# WHAT YOU SHOULD DO:
Under this line are records; the part from the line containing "framed print: present [426,126,485,194]" through the line containing "framed print: present [1409,299,1716,736]" should be repeated exactly. Please exclude pictures.

# GIVEN RECORDS:

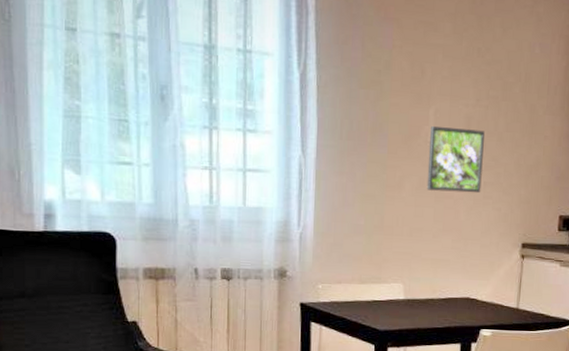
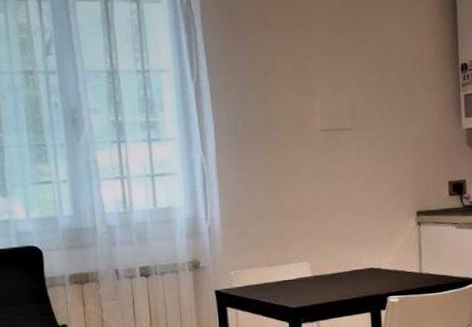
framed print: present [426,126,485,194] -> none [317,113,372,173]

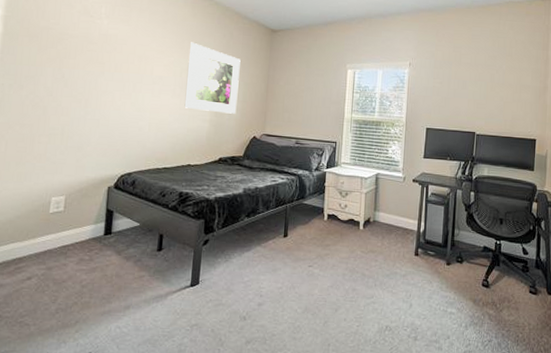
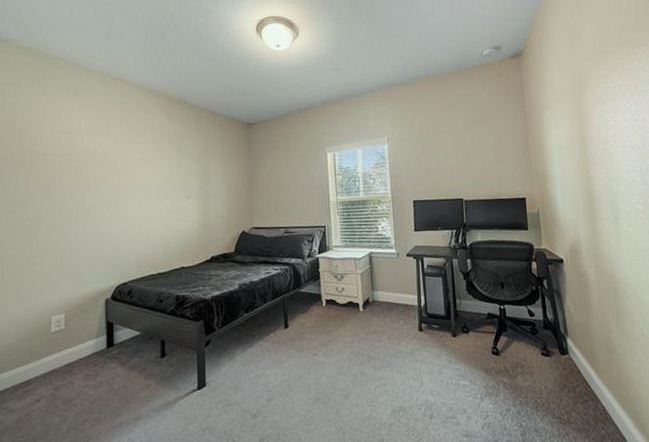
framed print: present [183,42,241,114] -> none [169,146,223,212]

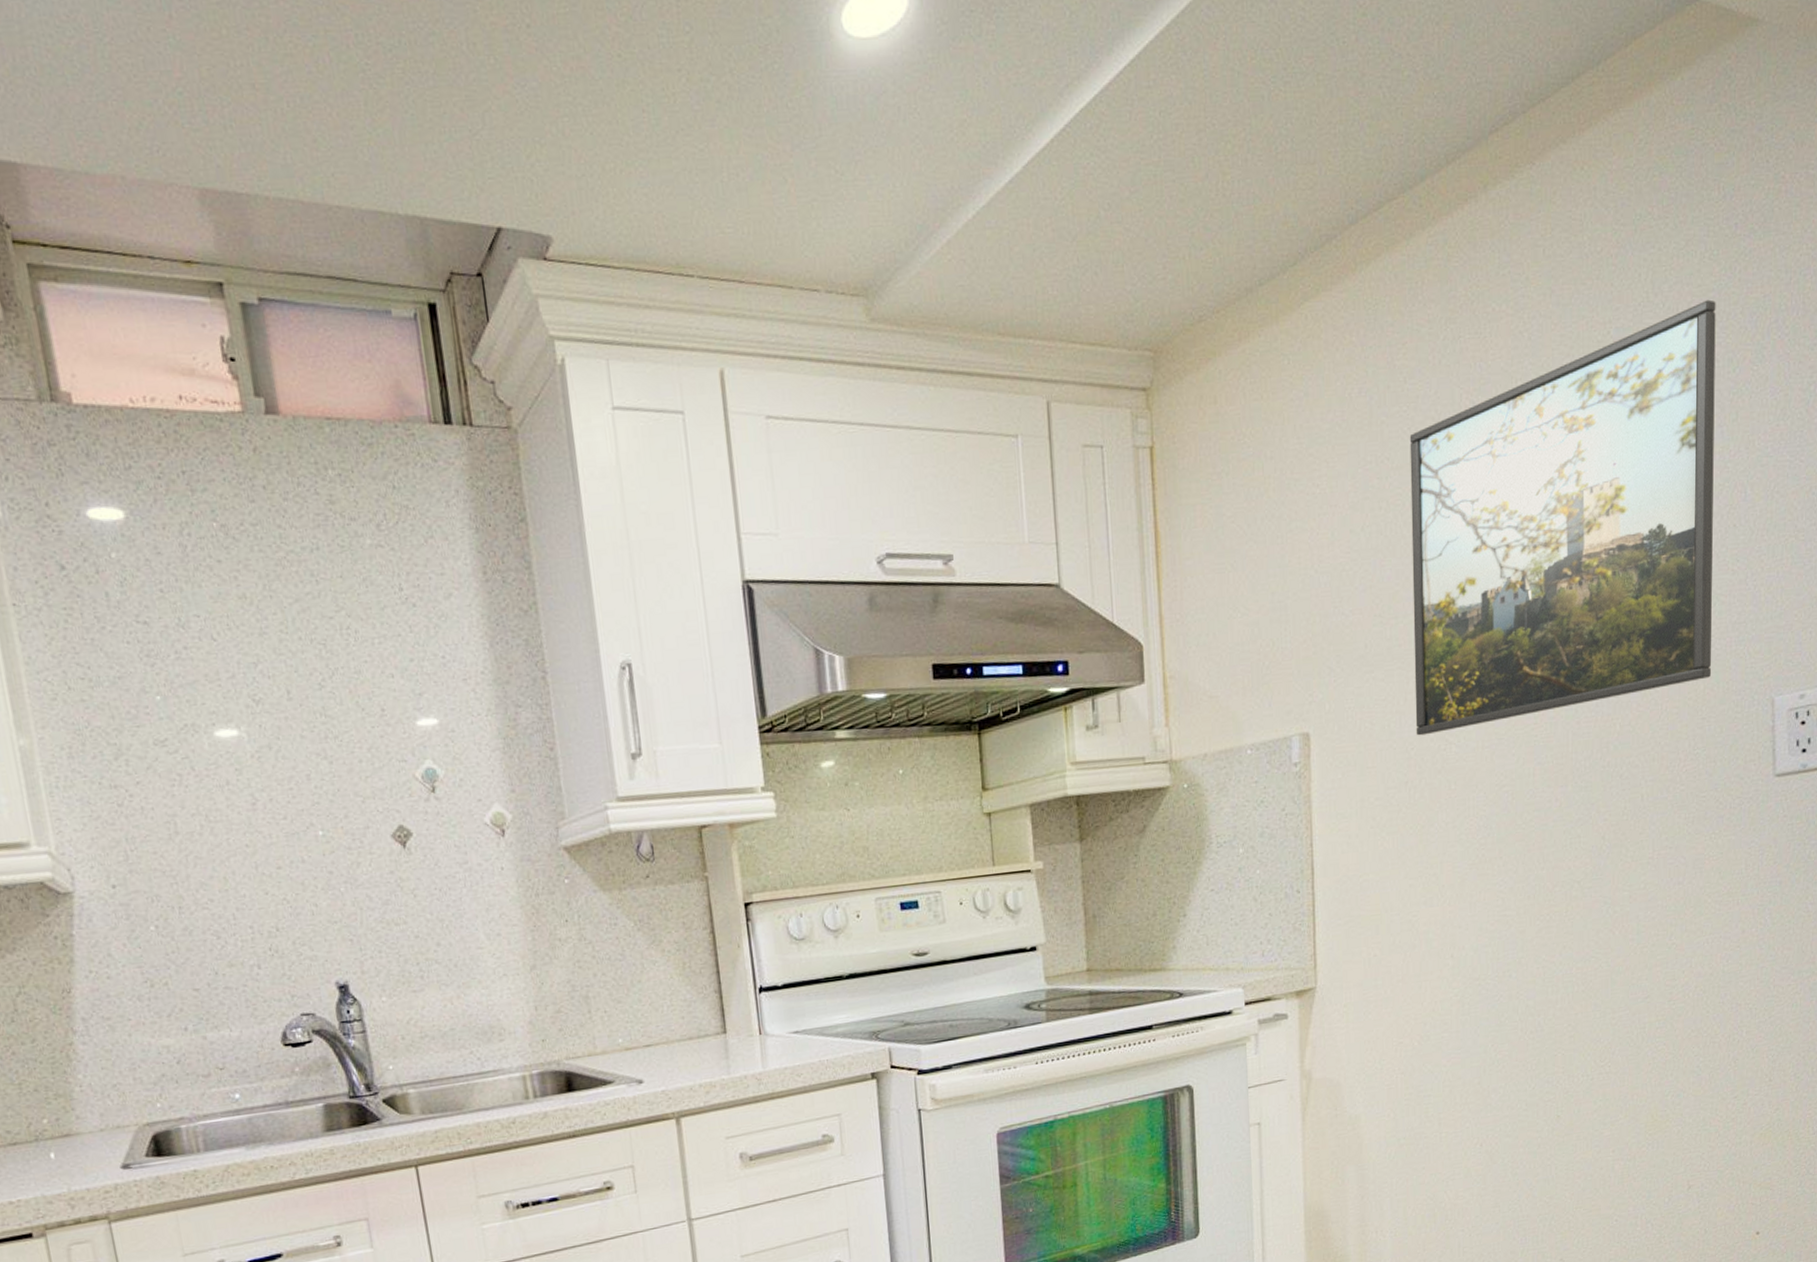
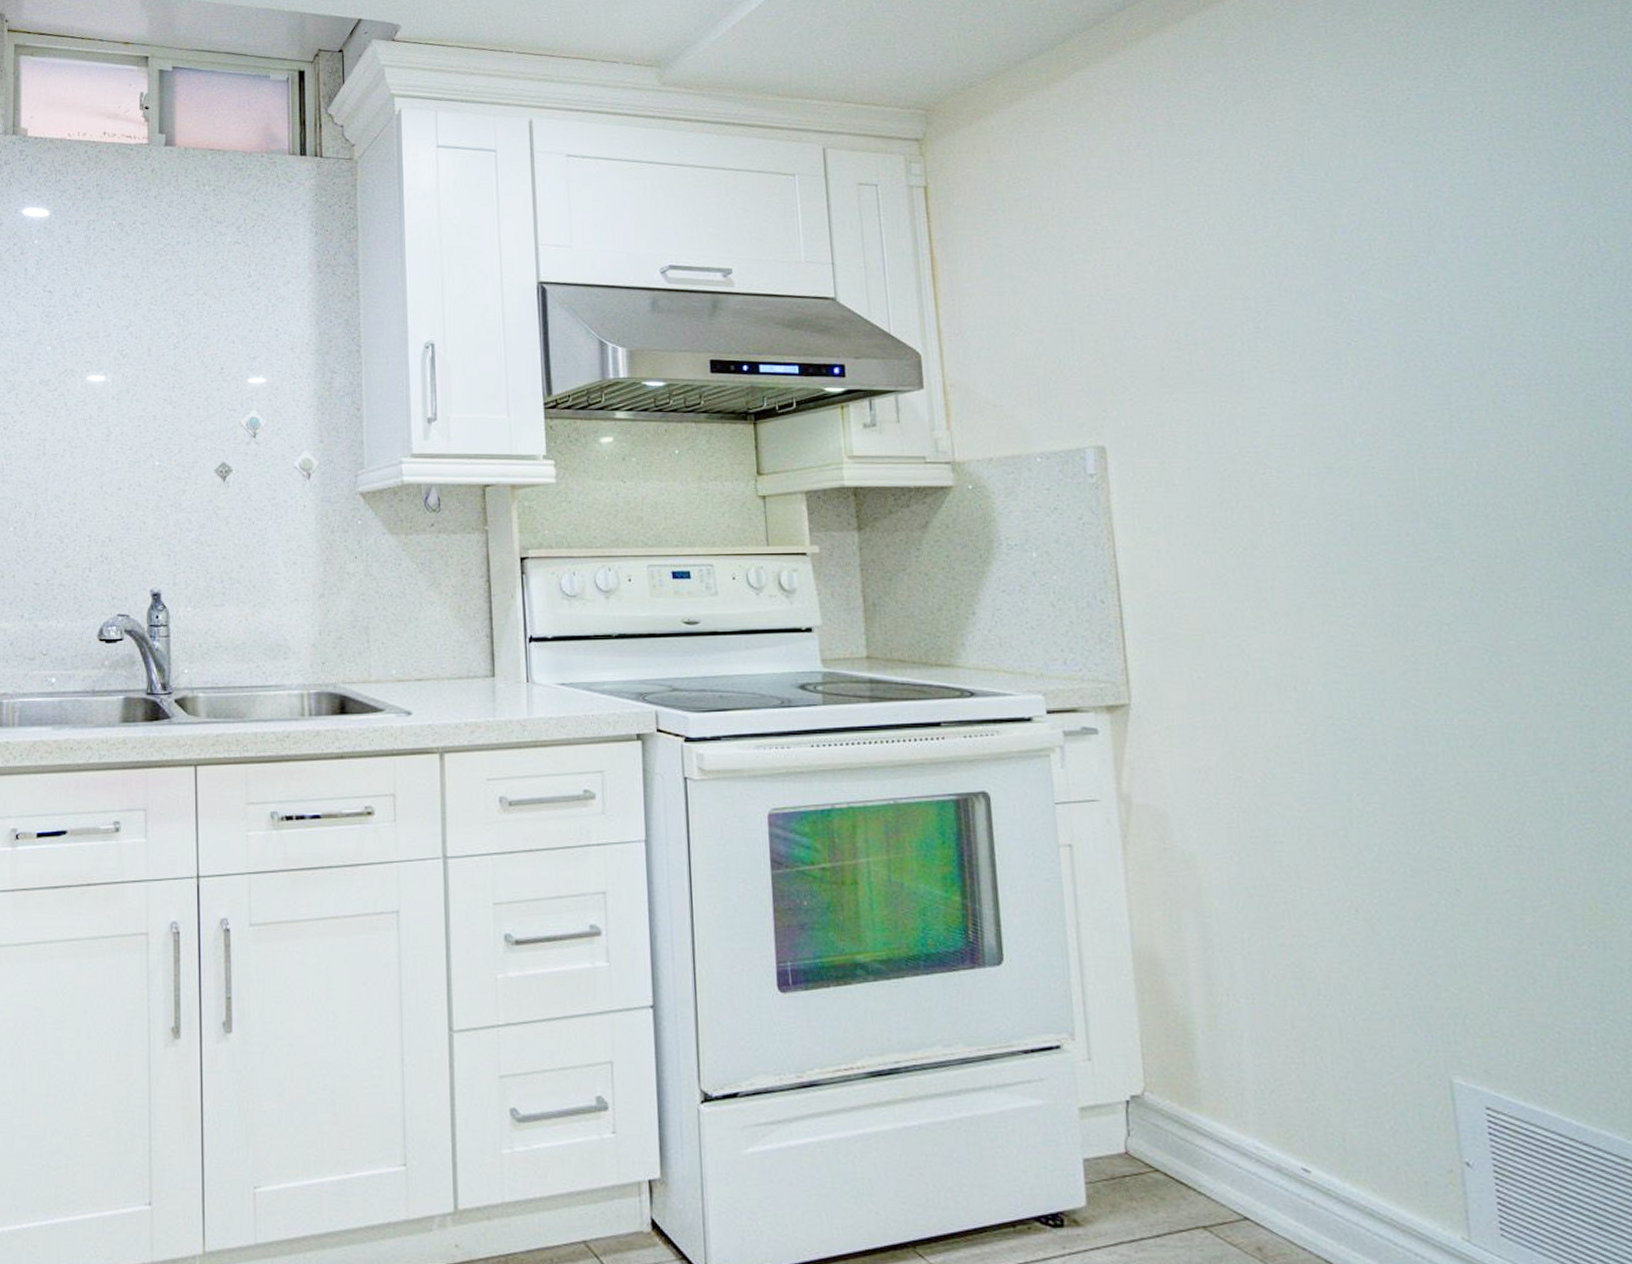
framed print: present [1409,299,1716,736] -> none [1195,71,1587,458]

---

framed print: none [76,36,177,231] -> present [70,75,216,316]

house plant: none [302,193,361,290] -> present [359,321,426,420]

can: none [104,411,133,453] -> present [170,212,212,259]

==

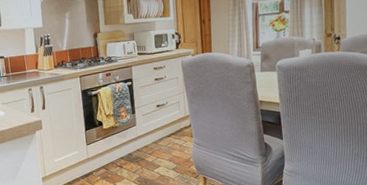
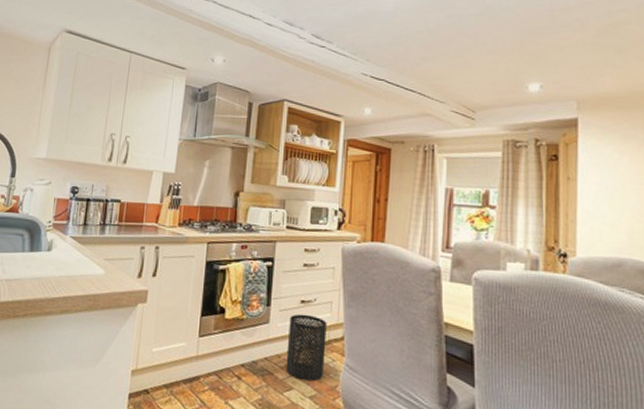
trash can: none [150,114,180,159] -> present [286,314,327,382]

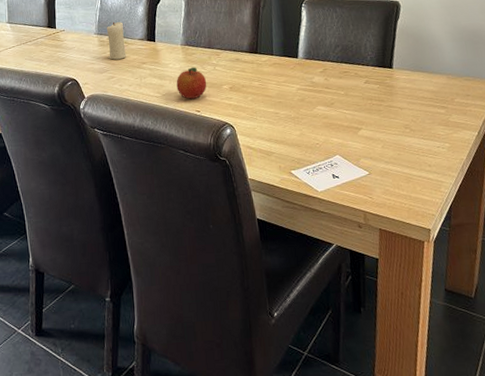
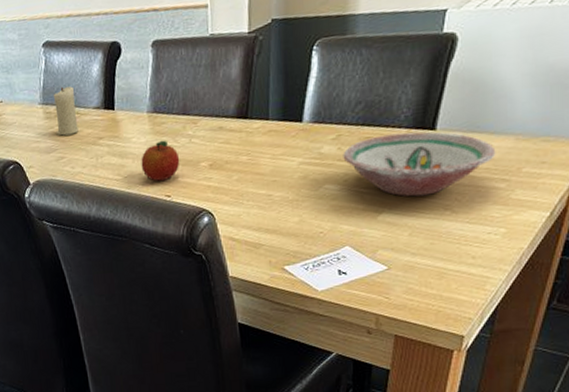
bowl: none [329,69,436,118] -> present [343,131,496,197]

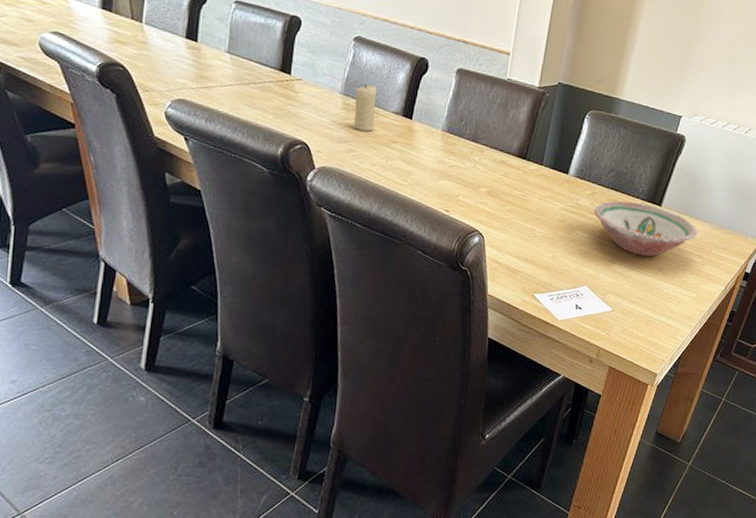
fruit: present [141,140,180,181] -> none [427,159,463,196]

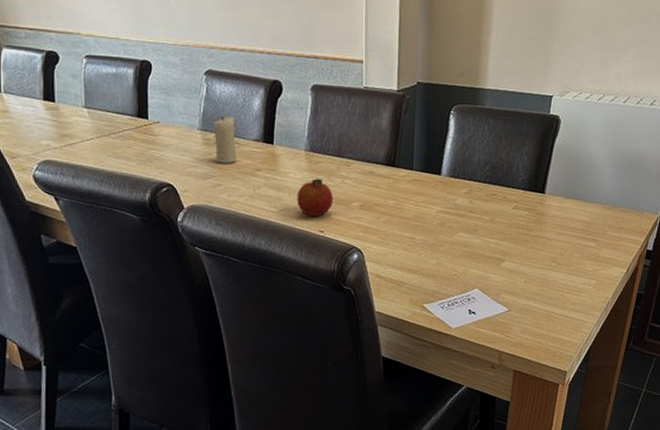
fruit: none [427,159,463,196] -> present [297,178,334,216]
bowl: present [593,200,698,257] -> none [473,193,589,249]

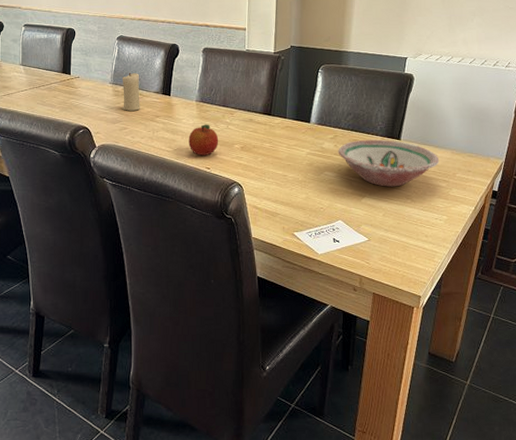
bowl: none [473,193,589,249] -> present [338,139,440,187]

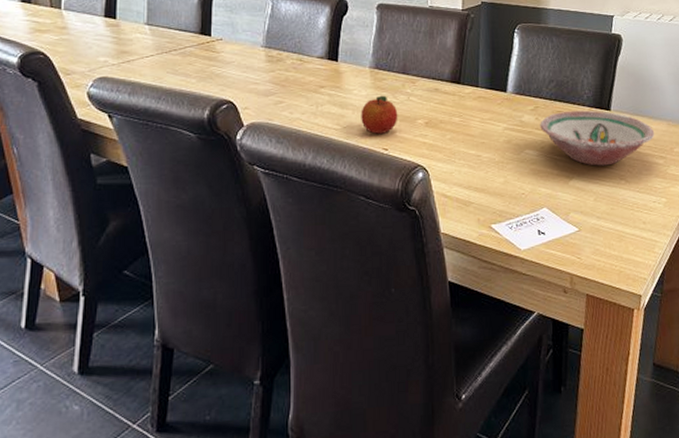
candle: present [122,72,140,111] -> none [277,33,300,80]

# RESULT BELOW:
framed print: present [426,126,485,194] -> none [317,113,372,173]

framed print: present [183,42,241,114] -> none [169,146,223,212]

framed print: present [1409,299,1716,736] -> none [1195,71,1587,458]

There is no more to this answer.